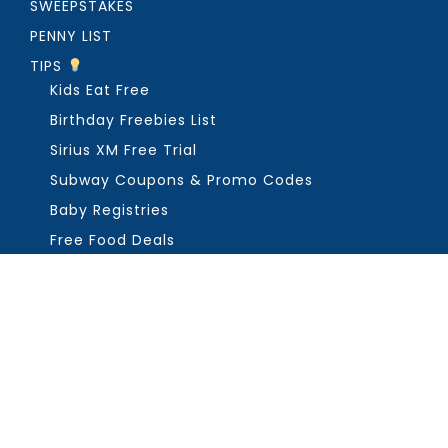
SWEEPSTAKES
PENNY LIST
TIPS
Kids Eat Free
Birthday Freebies List
Sirius XM Free Trial
Subway Coupons & Promo Codes
Baby Registries
Free Food Deals
ABOUT THE FREEBIE GUY
Get in Touch
PRIVACY
COPYRIGHT ©2026, THE FREEBIE GUY ®. ALL RIGHTS RESERVED.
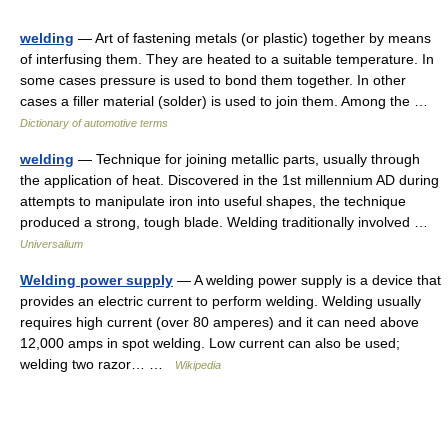
welding
— Art of fastening metals (or plastic) together by means
of interfusing them. They are heated to a suitable temperature. In
some cases pressure is used to bond them together. In other
cases a filler material (solder) is used to join them. Among the …
Dictionary of automotive terms
welding
— Technique for joining metallic parts, usually through
the application of heat. Discovered in the 1st millennium AD during
attempts to manipulate iron into useful shapes, the technique
produced a strong, tough blade. Welding traditionally involved …
Universalium
Welding power supply
— A welding power supply is a device that
provides an electric current to perform welding. Welding usually
requires high current (over 80 amperes) and it can need above
12,000 amps in spot welding. Low current can also be used;
welding two razor… …
Wikipedia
————
### Action item
Whenever a picture appears in the listing, leave it out; copy everything else exactly.

### Result of this task
SWEEPSTAKES
PENNY LIST
TIPS
Kids Eat Free
Birthday Freebies List
Sirius XM Free Trial
Subway Coupons & Promo Codes
Baby Registries
Free Food Deals
ABOUT THE FREEBIE GUY
Get in Touch
PRIVACY
COPYRIGHT ©2026, THE FREEBIE GUY ®. ALL RIGHTS RESERVED.
welding
— Art of fastening metals (or plastic) together by means
of interfusing them. They are heated to a suitable temperature. In
some cases pressure is used to bond them together. In other
cases a filler material (solder) is used to join them. Among the …
Dictionary of automotive terms
welding
— Technique for joining metallic parts, usually through
the application of heat. Discovered in the 1st millennium AD during
attempts to manipulate iron into useful shapes, the technique
produced a strong, tough blade. Welding traditionally involved …
Universalium
Welding power supply
— A welding power supply is a device that
provides an electric current to perform welding. Welding usually
requires high current (over 80 amperes) and it can need above
12,000 amps in spot welding. Low current can also be used;
welding two razor… …
Wikipedia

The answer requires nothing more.